In our set lessons for today, from the Book of Acts, First Peter and the Gospel of St John, we have three very different writers, all of whom reflect the very same insight. In the Book of Acts we are told that ‘God gives to all humanity, to all mortals life and breath…’. Standing in front of the Areopagus, a symbol of intellectual and cultural power, St Paul spoke of God giving life and breath: this is what it is to be human. He told the Greeks that from one ancestor – one blood – God made all nations. He said that those who search for God, grope for God, discover God is not far away. In the Divine, we live and move and have our being. We are more than mere algorithms! We are made in the image of God, breathing the breath of God; we are God-bearers. This is a far wider, deeper and more authentic appreciation of who we are than materialists would have us believe.
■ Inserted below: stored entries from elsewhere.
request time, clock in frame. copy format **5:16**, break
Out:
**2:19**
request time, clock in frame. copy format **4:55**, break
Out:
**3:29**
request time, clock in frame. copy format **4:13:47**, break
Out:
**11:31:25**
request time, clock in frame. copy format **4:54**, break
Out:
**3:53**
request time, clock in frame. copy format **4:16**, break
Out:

In First Peter, the author said, ‘In your hearts sanctify Christ as Lord’. For the writer, the heart, the feeling intelligence, is the seat of the Sacred, the dwelling-place of the Divine. God is within us. In the Gospel of St John, Jesus told His disciples, ‘I am in the Father, and you in me, and I in you.’ He told them, ‘He abides with you and He will be in you.’ In these increasingly difficult times for the Church, Christians, followers of Jesus, seekers after truth, must learn to nurture one another in faith, practise the Presence, and not let a scientist or an atheist historian like Harari fool you.
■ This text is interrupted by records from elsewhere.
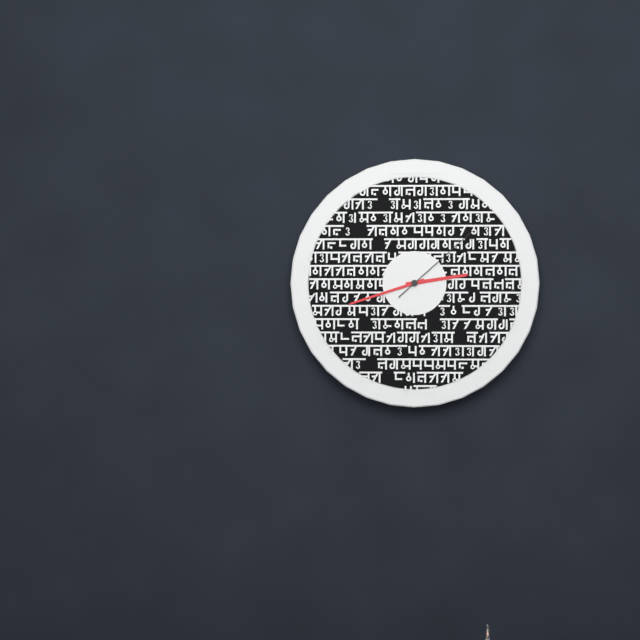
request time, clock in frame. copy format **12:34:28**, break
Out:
**2:42:08**
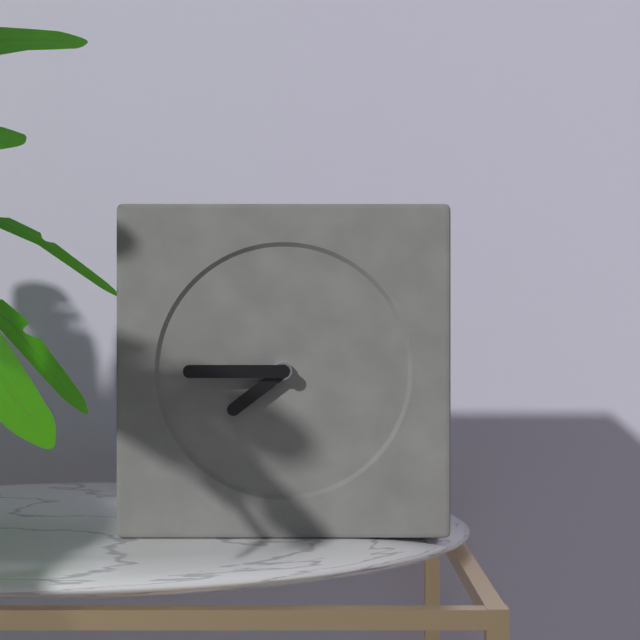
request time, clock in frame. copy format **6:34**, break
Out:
**7:45**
On Wednesday last I was in Newport-on-Tay at the Service of Induction for our friend Amos Chewachong. One of my favourite memories of Amos was his reflection on the story of Peter walking on water. Peter stepped out of the boat on to the water so that he could meet Jesus. Amos said that Peter was doing fine out there on the water until he started to think about physics, the physics of walking on water. Then he began to sink. We must keep the eyes of our heart fixed on Jesus. Feel the Presence within. Trust the Mystery we call God.

Amen.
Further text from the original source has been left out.